Saliers and Nettles go “way, way back” to the Eddie’s Attic days of fledgling careers (fun fact — a teenage Nettles once stood in line at a local record store to get her Indigo Girls album signed by the duo). Saliers originally pegged Nettles to sing background vocals on the funky “Long Haul,” but her part soon blossomed into a full-fledged duet.

“It was perfect,” Saliers said.

The album was recorded in 18 days at Reservoir Studios in New York — Saliers rented an Airbnb and walked there every day – and funded with the assistance of fans via Pledge Music.

“It’s been overwhelming,” Saliers said of the response. “I knew (Indigo partner) Amy (Ray) and I had great fans, but when you start to get more up close and personal, you realize how loving they are.”

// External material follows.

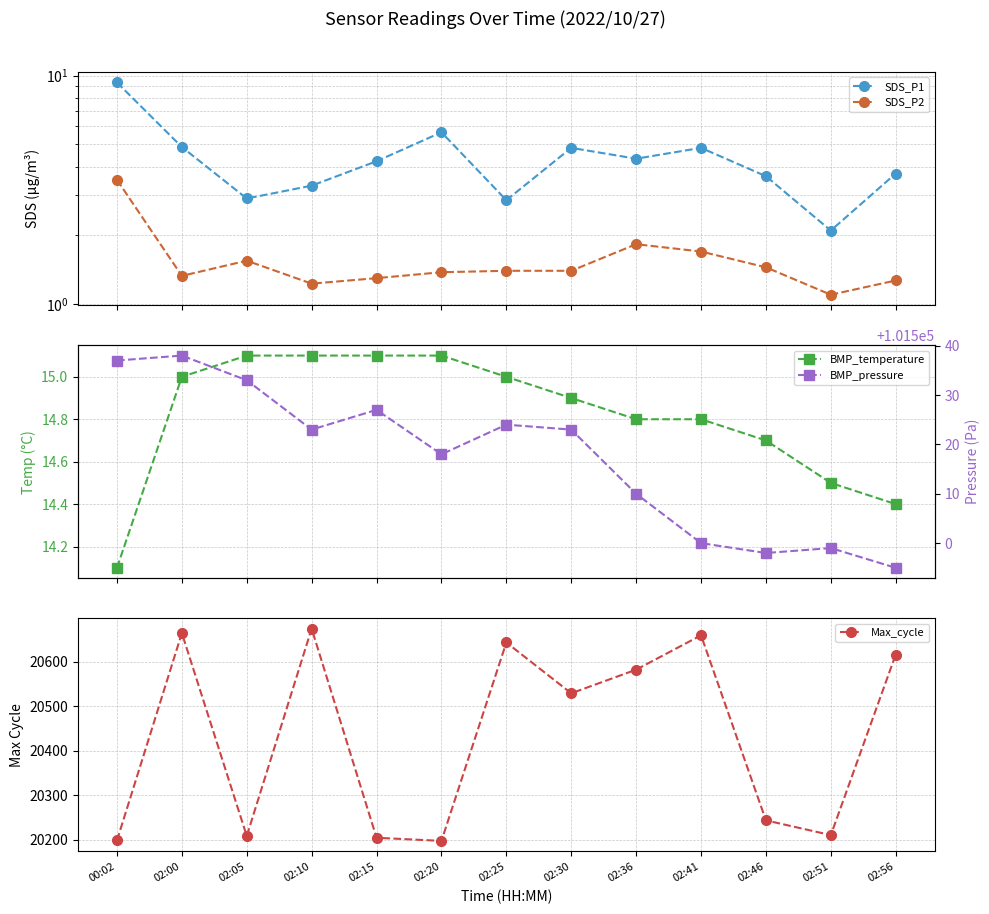

True or false: BMP_pressure and BMP_temperature cross at least once.

False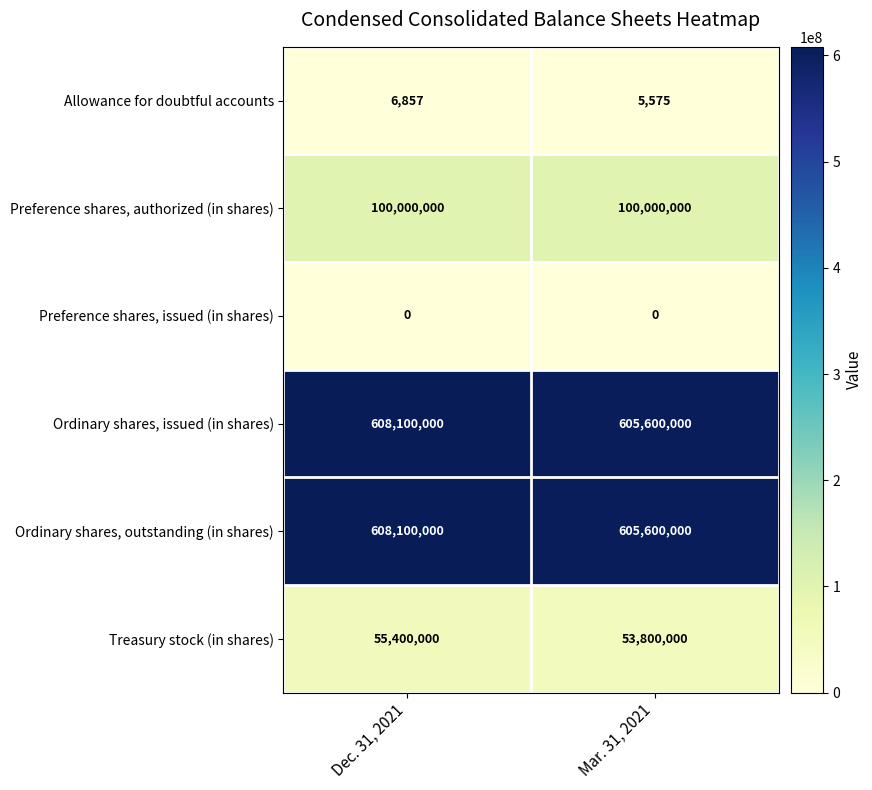

What is the total value across all series at Dec. 31, 2021?

1371606857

Saliers will introduce her solo work at a pair of sold-out concerts at Eddie's Attic on Thursday. But she'll return for a bigger performance at Buckhead Theatre on Oct. 21 and, in the intervening time, return to the road with Ray for a series of Indigo Girls shows, including Sept. 27 with the Atlanta Symphony Orchestra at Symphony Hall.

Her solo set lists, in addition to highlighting the new album, will also include Indigo Girls favorites such as “Closer to Fine” and “Galileo,” as well as a couple of cover tunes.

Saliers demurs with a laugh when asked to discuss which songs she plans to cover. She’d like to keep them a surprise.